Exercise passage
■ ■ ■
The King is a 1995 Indian Malayalam-language political action thriller film written by Renji Panicker and directed by Shaji Kailas, with Mammootty in the lead role as district collector Joseph Alex IAS. 

The film was released on October 23 1995, coinciding with Diwali, where it was declared one of the highest grossing Malayalam film of all time.

Plot
The city of Kozhikode has been victimized by a massive communal riot against the slums, costing the lives of 12 civilians. Before the riot happened, a wildlife photographer named Madhu Kumar witnessed a group of criminals transporting explosives through the local forest check post, so he calls up the local police commissioner Shankar and passes on the information. However, the goons managed to capture and murder Madhu to cover their tracks. 

While helping the police to fight against the rioters, the aggressive yet honorable DC Thevalliparambil Joseph Alex is suspicious of Shankar's activities and decides to investigate the case with the help from his subordinates ASP Prasad and AC Anura Mukherji, who admires Joseph for his honesty and aggressive behaviour against corrupt officials and politicians. Joseph is brought over to a personal hearing with the state minister John Varghese, who berates him over his behavior while attempting to stop the riots. However, Joseph stands up by reprimanding Varghese for his belief in using his authority to belittle and harass others.
■ ■ ■
Data records:
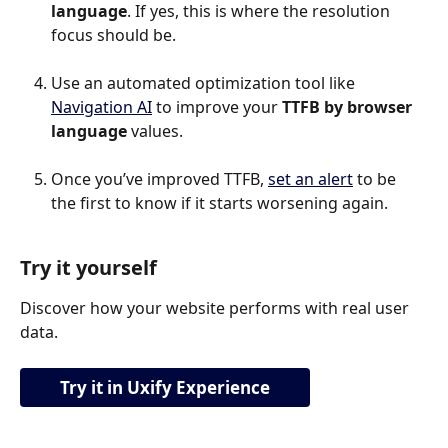
language
. If yes, this is where the resolution 
focus should be.
Use an automated optimization tool like 
Navigation AI
 to improve your 
TTFB by browser 
language
 values.
Once you’ve improved TTFB, 
set an alert
 to be 
the first to know if it starts worsening again.
Try it yourself
Discover how your website performs with real user 
data.
Try it in Uxify Experience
■ ■ ■
Exercise directions
Please extract the passage on the film The King from "The King is" through "Joseph Alex IAS.", keeping its wording unchanged.

Response for this exercise
The King is a 1995 Indian Malayalam-language political action thriller film written by Renji Panicker and directed by Shaji Kailas, with Mammootty in the lead role as district collector Joseph Alex IAS.